··· Exercise data

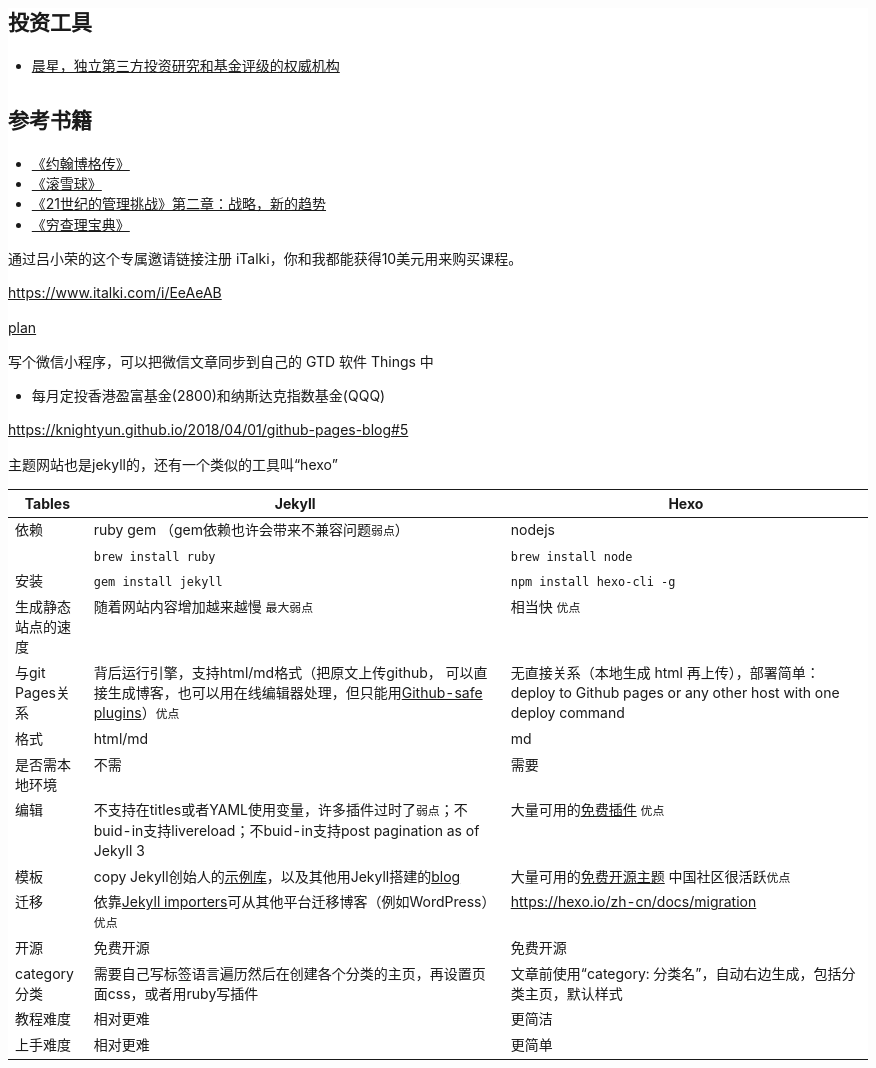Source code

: ## 投资工具

- [晨星，独立第三方投资研究和基金评级的权威机构](https://www.morningstar.com/)

## 参考书籍

- [《约翰博格传》](https://book.douban.com/subject/10540014/)
- [《滚雪球》](https://book.douban.com/subject/3605924/)
- [《21世纪的管理挑战》第二章：战略，新的趋势](https://book.douban.com/subject/1454393/)
- [《穷查理宝典》](https://book.douban.com/subject/4208757/) 





通过吕小荣的这个专属邀请链接注册 iTalki，你和我都能获得10美元用来购买课程。

<https://www.italki.com/i/EeAeAB> 

[plan](https://mednoter.com/plan-for-2020.html) 

写个微信小程序，可以把微信文章同步到自己的 GTD 软件 Things 中



- 每月定投香港盈富基金(2800)和纳斯达克指数基金(QQQ) 





<https://knightyun.github.io/2018/04/01/github-pages-blog#5> 

主题网站也是jekyll的，还有一个类似的工具叫“hexo”



| Tables             | Jekyll                                                       | Hexo                                                         |
| ------------------ | ------------------------------------------------------------ | ------------------------------------------------------------ |
| 依赖               | ruby gem （gem依赖也许会带来不兼容问题`弱点`）               | nodejs                                                       |
|                    | `brew install ruby`                                          | `brew install node`                                          |
| 安装               | `gem install jekyll`                                         | `npm install hexo-cli -g`                                    |
| 生成静态站点的速度 | 随着网站内容增加越来越慢 `最大弱点`                          | 相当快 `优点`                                                |
| 与git Pages关系    | 背后运行引擎，支持html/md格式（把原文上传github， 可以直接生成博客，也可以用在线编辑器处理，但只能用[Github-safe plugins](https://help.github.com/articles/adding-jekyll-plugins-to-a-github-pages-site/)）`优点` | 无直接关系（本地生成 html 再上传），部署简单：deploy to Github pages or any other host with one deploy command |
| 格式               | html/md                                                      | md                                                           |
| 是否需本地环境     | 不需                                                         | 需要                                                         |
| 编辑               | 不支持在titles或者YAML使用变量，许多插件过时了`弱点`；不buid-in支持livereload；不buid-in支持post pagination as of Jekyll 3 | 大量可用的[免费插件](https://hexo.io/plugins/) `优点`        |
| 模板               | copy Jekyll创始人的[示例库](https://github.com/mojombo/tpw)，以及其他用Jekyll搭建的[blog](https://github.com/jekyll/jekyll/wiki/Sites) | 大量可用的[免费开源主题](https://hexo.io/themes/) 中国社区很活跃`优点` |
| 迁移               | 依靠[Jekyll importers](https://import.jekyllrb.com/docs/home/)可从其他平台迁移博客（例如WordPress）`优点` | https://hexo.io/zh-cn/docs/migration                         |
| 开源               | 免费开源                                                     | 免费开源                                                     |
| category 分类      | 需要自己写标签语言遍历然后在创建各个分类的主页，再设置页面css，或者用ruby写插件 | 文章前使用“category: 分类名”，自动右边生成，包括分类主页，默认样式 |
| 教程难度           | 相对更难                                                     | 更简洁                                                       |
| 上手难度           | 相对更难                                                     | 更简单                                                       |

······

**The task:**
Extract every one of the lines above verbatim, reproducing each character without alteration, and omit the pictures from your answer.

**Exercise answer:**
Source code

: ## 投资工具

- [晨星，独立第三方投资研究和基金评级的权威机构](https://www.morningstar.com/)

## 参考书籍

- [《约翰博格传》](https://book.douban.com/subject/10540014/)
- [《滚雪球》](https://book.douban.com/subject/3605924/)
- [《21世纪的管理挑战》第二章：战略，新的趋势](https://book.douban.com/subject/1454393/)
- [《穷查理宝典》](https://book.douban.com/subject/4208757/) 





通过吕小荣的这个专属邀请链接注册 iTalki，你和我都能获得10美元用来购买课程。

<https://www.italki.com/i/EeAeAB> 

[plan](https://mednoter.com/plan-for-2020.html) 

写个微信小程序，可以把微信文章同步到自己的 GTD 软件 Things 中



- 每月定投香港盈富基金(2800)和纳斯达克指数基金(QQQ) 





<https://knightyun.github.io/2018/04/01/github-pages-blog#5> 

主题网站也是jekyll的，还有一个类似的工具叫“hexo”



| Tables             | Jekyll                                                       | Hexo                                                         |
| ------------------ | ------------------------------------------------------------ | ------------------------------------------------------------ |
| 依赖               | ruby gem （gem依赖也许会带来不兼容问题`弱点`）               | nodejs                                                       |
|                    | `brew install ruby`                                          | `brew install node`                                          |
| 安装               | `gem install jekyll`                                         | `npm install hexo-cli -g`                                    |
| 生成静态站点的速度 | 随着网站内容增加越来越慢 `最大弱点`                          | 相当快 `优点`                                                |
| 与git Pages关系    | 背后运行引擎，支持html/md格式（把原文上传github， 可以直接生成博客，也可以用在线编辑器处理，但只能用[Github-safe plugins](https://help.github.com/articles/adding-jekyll-plugins-to-a-github-pages-site/)）`优点` | 无直接关系（本地生成 html 再上传），部署简单：deploy to Github pages or any other host with one deploy command |
| 格式               | html/md                                                      | md                                                           |
| 是否需本地环境     | 不需                                                         | 需要                                                         |
| 编辑               | 不支持在titles或者YAML使用变量，许多插件过时了`弱点`；不buid-in支持livereload；不buid-in支持post pagination as of Jekyll 3 | 大量可用的[免费插件](https://hexo.io/plugins/) `优点`        |
| 模板               | copy Jekyll创始人的[示例库](https://github.com/mojombo/tpw)，以及其他用Jekyll搭建的[blog](https://github.com/jekyll/jekyll/wiki/Sites) | 大量可用的[免费开源主题](https://hexo.io/themes/) 中国社区很活跃`优点` |
| 迁移               | 依靠[Jekyll importers](https://import.jekyllrb.com/docs/home/)可从其他平台迁移博客（例如WordPress）`优点` | https://hexo.io/zh-cn/docs/migration                         |
| 开源               | 免费开源                                                     | 免费开源                                                     |
| category 分类      | 需要自己写标签语言遍历然后在创建各个分类的主页，再设置页面css，或者用ruby写插件 | 文章前使用“category: 分类名”，自动右边生成，包括分类主页，默认样式 |
| 教程难度           | 相对更难                                                     | 更简洁                                                       |
| 上手难度           | 相对更难                                                     | 更简单                                                       |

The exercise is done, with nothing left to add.